Макс молча сел в противоположном конце комнаты, в темном углу, наполовину скрытом тяжелыми занавесями. Г-жа де Пьен работала или притворялась, что работает, обратив глаза на вышивание, но ей казалось, будто она ощущает, как некую тяжесть, устремленный на нее взгляд Макса. Ей чудилось, что этот взгляд, которого она пыталась избежать, скользит по ее рукам, плечам, по ее лбу. Вот он остановился на ее ножке, и она торопливо спрятала ее под юбкой. Быть может, сударыня, есть доля правды в том, что говорят о магнетическом флюиде[29].
— Вы знакомы с адмиралом де Риньи[30]? — неожиданно спросил Макс.
— Да, немного.
— Вероятно, мне придется попросить вас о небольшом одолжении… о рекомендательном письме к нему…
— Для чего?
— В последние дни я кое-что надумал, — продолжал он с наигранной веселостью. — Хочу исправиться, совершить какой-нибудь поступок, достойный доброго христианина. Но не знаю, как взяться за это…
Госпожа де Пьен бросила на него строгий взгляд.

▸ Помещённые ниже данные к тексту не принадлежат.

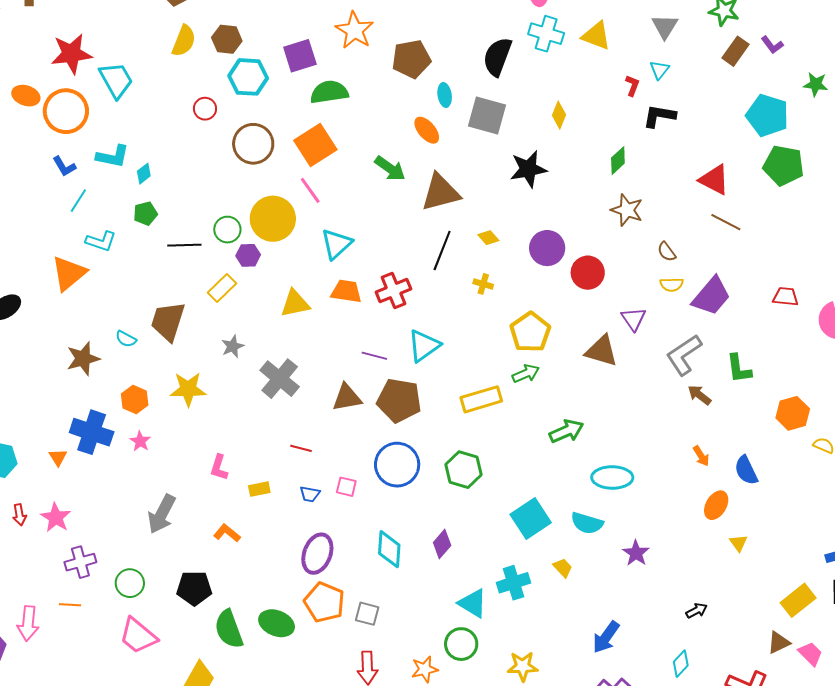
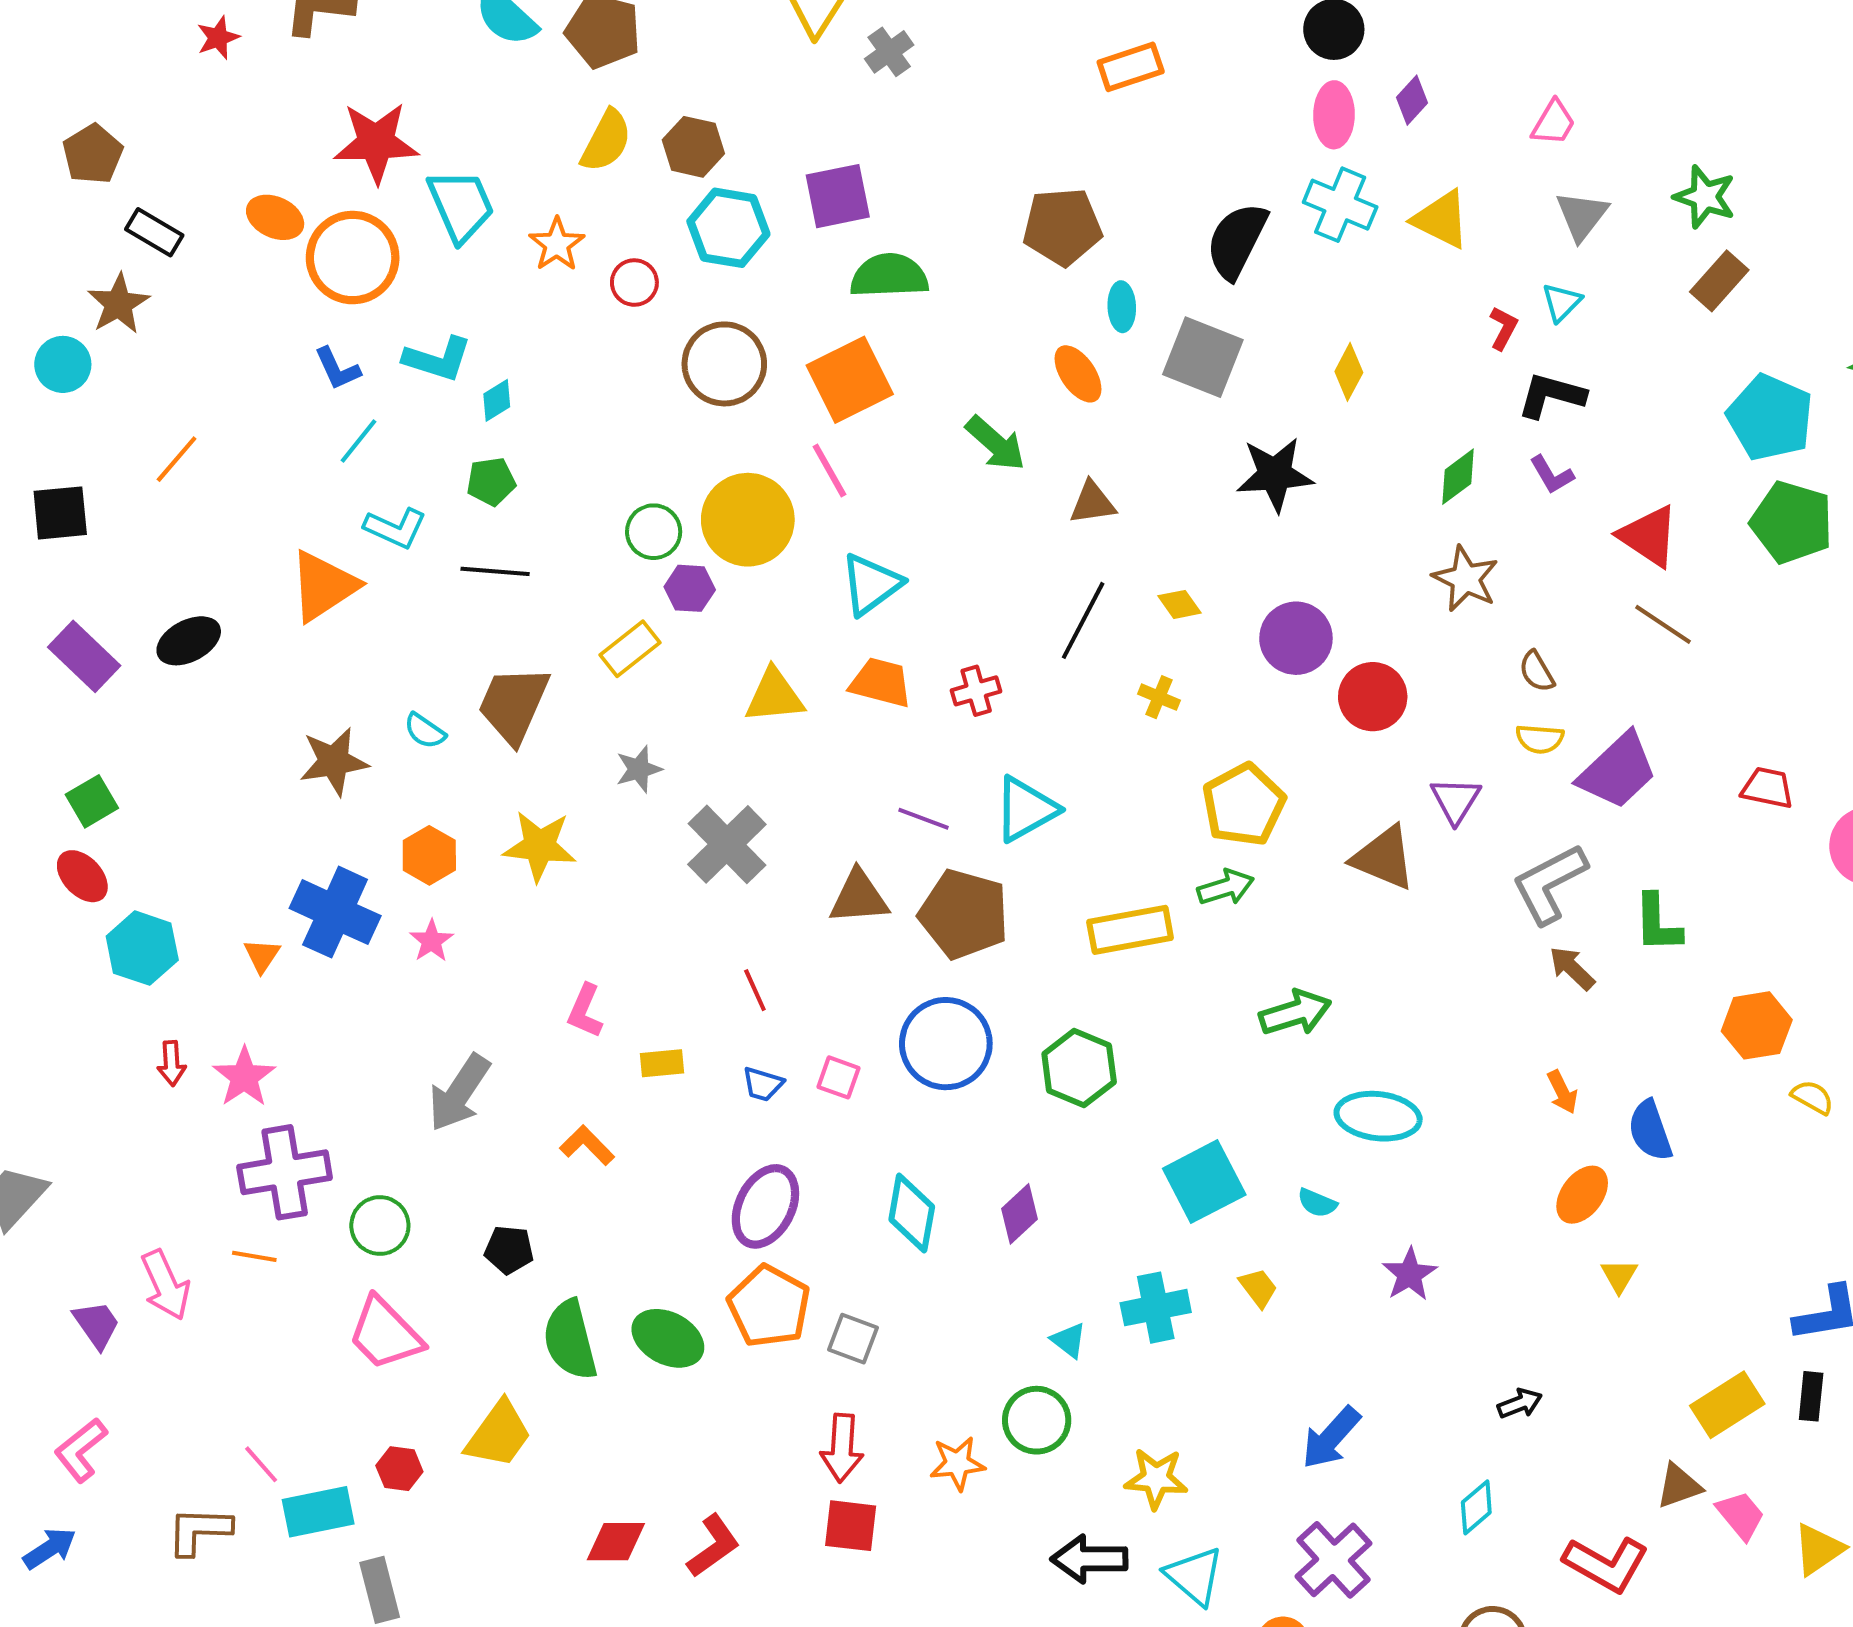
orange star: (354, 30) -> (557, 244), moved, size x0.7
purple L-shape: (772, 45) -> (1552, 475), moved
brown triangle: (441, 192) -> (1093, 503), size x0.6
black line: (184, 245) -> (495, 571), moved
red cross: (393, 290) -> (976, 691), size x0.7
red line: (301, 448) -> (755, 990), turned 45
cyan semicircle: (587, 523) -> (1317, 1203), size x0.6
purple cross: (80, 562) -> (285, 1172), size x1.4
black pentagon: (194, 588) -> (509, 1250), size x0.7
cyan triangle: (473, 603) -> (1069, 1340), size x0.6
pink arrow: (28, 623) -> (166, 1285), turned -36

— И вот к чему я пришел, — продолжал он. — Я очень жалею, что не знаю ратного дела, но этому можно научиться. Впрочем, я неплохо стреляю… и, как я уже имел честь доложить вам, мне безумно хочется уехать в Грецию и постараться убить какого-нибудь турка для вящей славы креста.
— В Грецию! — вскричала г-жа де Пьен, роняя клубок.
— Да, в Грецию. Здесь я бездельничаю, скучаю; я ни на что не годен, не приношу никакой пользы; нет на свете человека, которому я был бы нужен. Почему бы мне не уехать в Грецию, дабы стяжать там лавры или сложить голову во имя правого дела? Да я и не вижу иного средства прославиться при жизни или увековечить свое имя после смерти, а это было бы мне очень по душе. Представьте себе, сударыня, какая это будет честь для меня, когда в печати появится следующая заметка: «Нам сообщили из Триполицы, что Макс де Салиньи, молодой филэллин[31], подававший самые большие надежды» — ведь в газете можно так выразиться — «подававший самые большие надежды, пал жертвой своей пламенной преданности святому делу веры и свободы. Свирепый Куршид-паша[32] настолько пренебрег приличиями, что приказал отрубить ему голову…» А по мнению света, это как раз худшее, что у меня есть, не правда ли, сударыня?
Он рассмеялся неестественным смехом.
— Вы серьезно говорите, Макс? Вы действительно собираетесь в Грецию?
— Вполне серьезно, сударыня; постараюсь только, чтобы мой некролог появился как можно позже.
— Но что вам делать в Греции? Солдат у греков и так достаточно… Из вас вышел бы превосходный воин, я уверена, но…
— Великолепный гренадер пяти с половиной футов! — воскликнул он, вскакивая на ноги. — Надеюсь, греки не настолько привередливы, чтобы отказаться от такого новобранца. Кроме шуток, — проговорил он, снова падая в кресло, — мне кажется, это лучшее, что я могу сделать. Я не в состоянии жить в Париже (он произнес это не без запальчивости); я несчастен здесь, я наделаю глупостей… У меня нет сил сопротивляться… Но мы еще поговорим об этом; я еду не сегодня, но все же уеду… О да, это необходимо; я дал себе клятву. Знаете, вот уже два дня как я учу греческий.
Госпожа де Пьен, читавшая в свое время лорда Байрона[33], припомнила эту греческую фразу, рефрен одного из мелких стихотворений поэта. Перевод ее, как вам известно, дан в примечании: «Жизнь моя, я вас люблю». Таков один из учтивых оборотов речи, принятых в этой стране.
Госпожа де Пьен прокляла свою чересчур хорошую память. Она поостереглась расспрашивать Макса об этих греческих словах, напряженно думая лишь о том, как бы лицо ее не выдало, что она поняла их значение. Макс подошел к пианино, и его руки, словно невзначай опустившись на клавиатуру, взяли несколько меланхолических аккордов. Внезапно он схватил шляпу и, обернувшись к г-же де Пьен, спросил, не собирается ли она быть вечером у г-жи Дарсене.
— Возможно, что буду, — ответила она нерешительно.
Он пожал ей руку и тотчас же ушел, оставив ее в смятении, какого она еще никогда не испытала.